= Balım Sultan =

Sufi who established the Bektashi Order

Balım Sultan (d. circa 1517/1519) was a Turcoman Bektashi sufi who established and codified the Bektashi Order at the beginning of the 16th century. The mystical practices and rituals of the Bektashi were systematized and structured by Balım, after which many of the order's distinct practices and beliefs took shape. He is considered the primary personality in the Bektashi Order after Hacı Bektaş-ı Veli (Haji Bektash) and is regarded as the “Second Pir” (pīr-e ṯānī or second elder).

==Overview==
Balım Sultan was born in 1457 in the town of Didymoteichon (also shortened to Dimetoka) in the Ottoman province of Rumelia, in present day Eastern Macedonia and Thrace in northeasetern Greece. It is possible that his father was a Turkoman Shi'i Muslim like his mother, although the sources are not clear as to whether she herself was of Turkoman settler, local Pomak, or Greek Muslim convert origin. The genealogy of Balım is a contested matter, but most versions seek to link him to the miraculously begotten sons of Ḥājī Bektāš, Ḥabīb and Ḵeżr Lāla, as a reinforcement of his spiritual descent from the founding elder of the order. It is also widely suggested that his father was Mursel Baba and his mother was an Iranian/Persian princess.

He was a follower of a Bektashi convent in northeastern Greece before being appointed by sultan Bayezid II to the Pīr Evi, the mother tekke in Sulucakarahöyük (near Kırşehir) in 1501. The convents, which spread in town and villages, were centralized during his appointment. The order was also institutionalized through ceremonies and religious functions under Balïm. He died between 1517 and 1519. His tomb is located in the Haci Bektashi Veli Complex in Nevşehir Province, Turkey.

==Impact on the Bektashi Order==
Balïm is credited as initiating the use of twelve candles and associated paraphernalia in rituals and ceremonies; introduction of the Palihenk, a large symbolic stone with twelve flutings worn around the neck; and the fixing of a rank hierarchy led by a celibate dervish (mücerred). From the time of Balïm onward, the Bektāšīya consisted of two mutually antagonistic branches; the Mücerred or Babagan branch, founded by Balïm and presided over by a celibate dervish; and the Çelebî branch, led by other presumed descendants of Ḥabīb and Ḵeżr Lāla. The Mücerred branch was generally dominant, and from the time of Sersem-ʿAlī Sultan (d. 1569-70), all Bektāšī tekkas were under the control of a supreme celibate elder resident at the central shrine (pirevi) in the hamlet of Hacıbektaş near Kırşehir in central Anatolia.

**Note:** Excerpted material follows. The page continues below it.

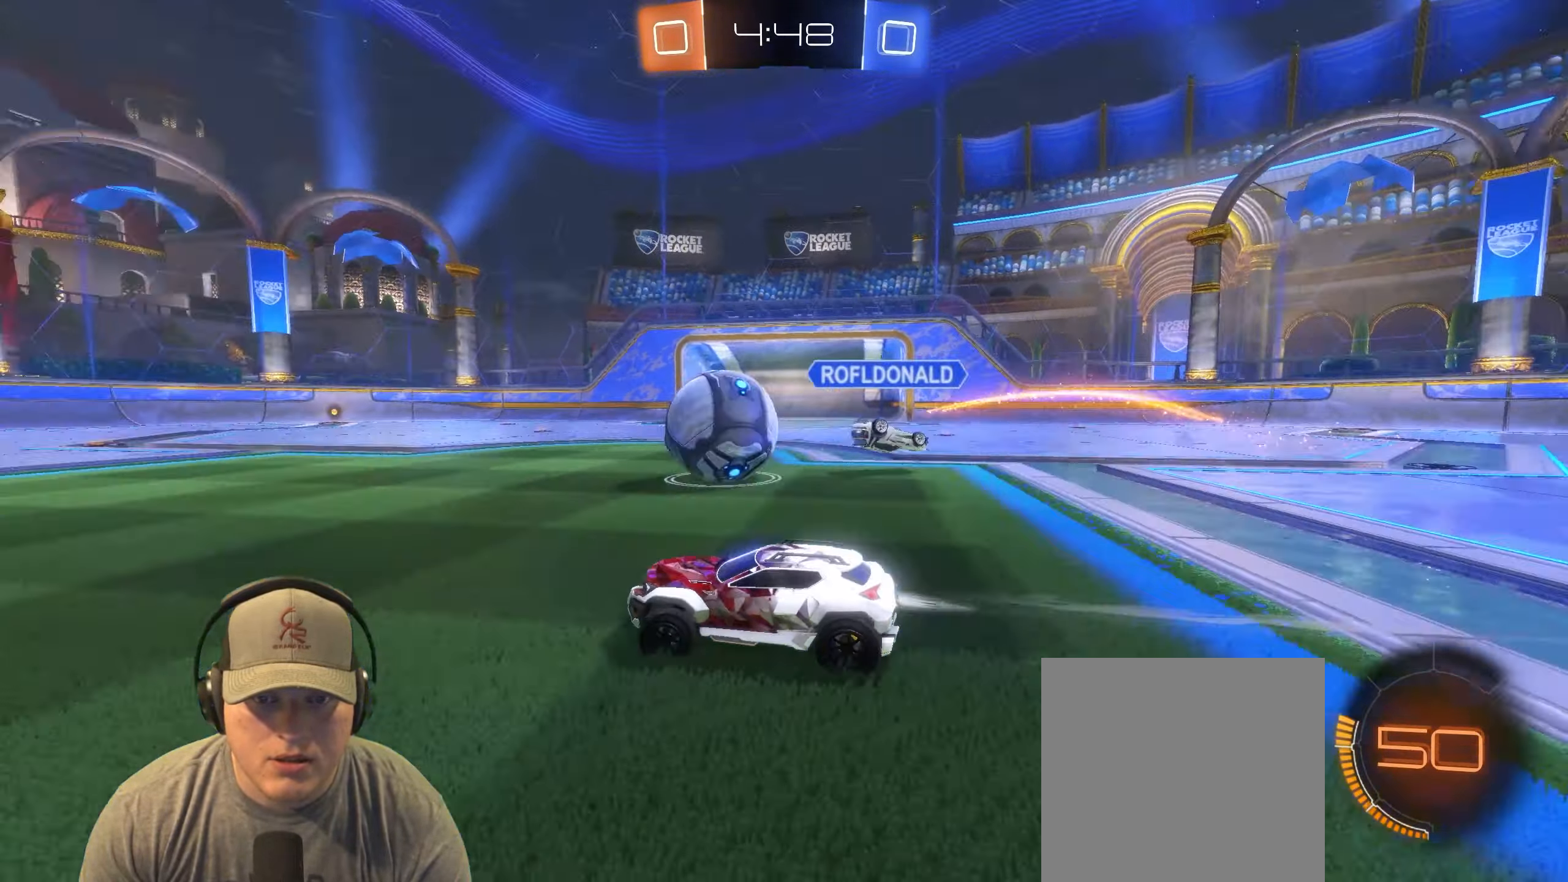
{"buttons": ["R1", "R2"], "left_stick": "left", "events": [[167, "left_stick", "center"], [283, "TRIANGLE", "down"], [433, "TRIANGLE", "up"], [450, "left_stick", "left"]]}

Ranks in the hierarchy established to Balïm were the following: ʿāšeq, moḥebb, darvīš, bābā, ḵalīfa, and mojarrad. The ʿāšeq was the aspirant to entry; once accepted, he was termed a moḥebb. If he advanced to the rank of darvīš, he would be told to let his beard grow, be given the Bektāšī tāj to wear, and be assigned one of several menial tasks in the tekka. The oldest Bektāšī tekkas often had land attached to them, so working the land was among the tasks performed by darvīš. The bābā was the Bektāšī equivalent of shaykh, responsible for the welfare of the tekka residents. The rank of bābā was awarded by a ḵalīfa to a darvīš selected by him or, occasionally, to a moḥebb. Although the chief function of the bābā was to train darvīšes and moḥebbs for further advancement, he could not himself promote them to the rank of bābā, this being the prerogative of the ḵalīfa.